*TASK STATEMENT*: Please set out, as a numbered list, the lines of the material below that begin with the line containing "pose: elev=121.6 azim=294.8" and continue through the end of the material, omitting any blank lines.

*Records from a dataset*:
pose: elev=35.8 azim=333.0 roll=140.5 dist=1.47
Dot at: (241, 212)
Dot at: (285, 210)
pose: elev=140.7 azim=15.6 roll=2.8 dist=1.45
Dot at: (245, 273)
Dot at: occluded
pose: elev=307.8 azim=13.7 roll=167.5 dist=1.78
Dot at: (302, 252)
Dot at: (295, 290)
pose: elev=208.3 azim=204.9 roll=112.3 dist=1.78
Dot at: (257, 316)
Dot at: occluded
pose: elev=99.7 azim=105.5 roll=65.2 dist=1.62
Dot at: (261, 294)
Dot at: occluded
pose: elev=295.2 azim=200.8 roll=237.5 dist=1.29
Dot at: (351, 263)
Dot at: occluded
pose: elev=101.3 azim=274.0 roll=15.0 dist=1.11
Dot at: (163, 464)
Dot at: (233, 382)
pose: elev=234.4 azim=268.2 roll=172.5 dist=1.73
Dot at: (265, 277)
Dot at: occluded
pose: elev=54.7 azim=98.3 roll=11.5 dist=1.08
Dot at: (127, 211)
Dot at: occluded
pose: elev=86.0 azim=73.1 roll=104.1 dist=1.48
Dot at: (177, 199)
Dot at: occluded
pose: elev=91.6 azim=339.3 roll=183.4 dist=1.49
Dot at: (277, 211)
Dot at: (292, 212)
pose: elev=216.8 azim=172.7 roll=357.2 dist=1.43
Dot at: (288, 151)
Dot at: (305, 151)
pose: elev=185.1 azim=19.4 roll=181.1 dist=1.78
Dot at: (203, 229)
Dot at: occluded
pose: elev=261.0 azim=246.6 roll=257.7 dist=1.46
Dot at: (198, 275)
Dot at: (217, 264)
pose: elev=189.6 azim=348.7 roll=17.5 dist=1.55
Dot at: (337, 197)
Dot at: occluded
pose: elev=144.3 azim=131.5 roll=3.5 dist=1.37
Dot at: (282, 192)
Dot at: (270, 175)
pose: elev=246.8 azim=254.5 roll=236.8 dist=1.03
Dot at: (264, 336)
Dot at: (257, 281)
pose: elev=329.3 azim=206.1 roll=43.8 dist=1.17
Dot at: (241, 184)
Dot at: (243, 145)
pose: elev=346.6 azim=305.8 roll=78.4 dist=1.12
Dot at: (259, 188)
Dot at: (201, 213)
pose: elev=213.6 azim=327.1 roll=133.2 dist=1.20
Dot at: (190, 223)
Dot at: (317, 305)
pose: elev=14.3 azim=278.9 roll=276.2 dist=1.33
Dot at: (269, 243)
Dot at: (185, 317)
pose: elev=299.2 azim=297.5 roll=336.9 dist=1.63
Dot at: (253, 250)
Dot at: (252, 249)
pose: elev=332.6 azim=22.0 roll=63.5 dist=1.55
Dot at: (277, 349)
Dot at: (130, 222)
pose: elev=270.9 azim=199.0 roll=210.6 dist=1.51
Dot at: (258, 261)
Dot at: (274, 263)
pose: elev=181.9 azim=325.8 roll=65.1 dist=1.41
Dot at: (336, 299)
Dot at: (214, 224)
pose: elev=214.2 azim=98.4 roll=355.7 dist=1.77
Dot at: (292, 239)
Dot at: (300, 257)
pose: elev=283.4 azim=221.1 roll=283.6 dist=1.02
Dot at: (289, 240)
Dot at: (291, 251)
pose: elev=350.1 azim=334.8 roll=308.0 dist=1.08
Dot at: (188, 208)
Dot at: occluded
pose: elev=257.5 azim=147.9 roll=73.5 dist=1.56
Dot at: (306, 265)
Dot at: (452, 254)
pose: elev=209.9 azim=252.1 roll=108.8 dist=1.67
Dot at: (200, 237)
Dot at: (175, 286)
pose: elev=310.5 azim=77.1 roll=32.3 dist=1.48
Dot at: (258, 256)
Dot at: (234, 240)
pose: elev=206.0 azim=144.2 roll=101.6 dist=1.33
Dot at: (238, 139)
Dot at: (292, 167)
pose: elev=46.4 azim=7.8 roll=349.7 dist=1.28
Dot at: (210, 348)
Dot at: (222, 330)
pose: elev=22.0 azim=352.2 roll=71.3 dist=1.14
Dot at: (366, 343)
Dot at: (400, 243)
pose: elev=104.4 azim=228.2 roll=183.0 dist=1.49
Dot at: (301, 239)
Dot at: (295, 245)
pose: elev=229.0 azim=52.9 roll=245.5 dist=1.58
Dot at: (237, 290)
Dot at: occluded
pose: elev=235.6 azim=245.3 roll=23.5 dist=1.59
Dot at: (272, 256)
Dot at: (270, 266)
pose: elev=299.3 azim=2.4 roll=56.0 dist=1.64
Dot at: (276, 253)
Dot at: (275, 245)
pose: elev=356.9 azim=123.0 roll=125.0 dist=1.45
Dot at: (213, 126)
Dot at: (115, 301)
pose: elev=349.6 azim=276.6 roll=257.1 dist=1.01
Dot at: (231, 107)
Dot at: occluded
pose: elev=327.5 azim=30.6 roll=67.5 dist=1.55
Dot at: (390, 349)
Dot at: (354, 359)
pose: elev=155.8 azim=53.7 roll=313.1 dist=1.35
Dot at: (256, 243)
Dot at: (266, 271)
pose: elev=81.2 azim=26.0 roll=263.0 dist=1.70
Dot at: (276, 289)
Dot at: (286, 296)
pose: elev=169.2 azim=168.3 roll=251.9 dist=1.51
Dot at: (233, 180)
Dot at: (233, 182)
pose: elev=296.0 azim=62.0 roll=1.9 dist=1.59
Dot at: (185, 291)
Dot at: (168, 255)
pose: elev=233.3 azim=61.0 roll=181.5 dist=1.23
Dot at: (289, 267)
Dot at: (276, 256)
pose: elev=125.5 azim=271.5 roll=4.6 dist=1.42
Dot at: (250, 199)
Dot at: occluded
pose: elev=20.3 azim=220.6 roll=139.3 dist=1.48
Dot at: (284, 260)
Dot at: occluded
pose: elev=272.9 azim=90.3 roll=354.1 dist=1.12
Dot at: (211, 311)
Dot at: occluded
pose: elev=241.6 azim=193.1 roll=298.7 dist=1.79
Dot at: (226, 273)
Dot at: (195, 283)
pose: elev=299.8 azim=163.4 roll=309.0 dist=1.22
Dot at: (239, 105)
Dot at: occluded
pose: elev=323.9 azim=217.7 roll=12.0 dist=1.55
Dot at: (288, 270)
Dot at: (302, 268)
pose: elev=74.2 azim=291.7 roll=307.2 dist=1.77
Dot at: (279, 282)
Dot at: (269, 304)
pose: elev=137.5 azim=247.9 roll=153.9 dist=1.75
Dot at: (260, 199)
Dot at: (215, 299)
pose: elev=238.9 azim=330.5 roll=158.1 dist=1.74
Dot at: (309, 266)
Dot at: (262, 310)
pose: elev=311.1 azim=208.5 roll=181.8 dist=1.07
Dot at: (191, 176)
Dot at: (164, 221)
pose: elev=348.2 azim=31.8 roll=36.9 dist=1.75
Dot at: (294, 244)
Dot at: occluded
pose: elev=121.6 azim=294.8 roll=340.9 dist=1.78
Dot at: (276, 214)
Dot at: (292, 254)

*THE OUTPUT*:
1. pose: elev=121.6 azim=294.8 roll=340.9 dist=1.78
2. Dot at: (276, 214)
3. Dot at: (292, 254)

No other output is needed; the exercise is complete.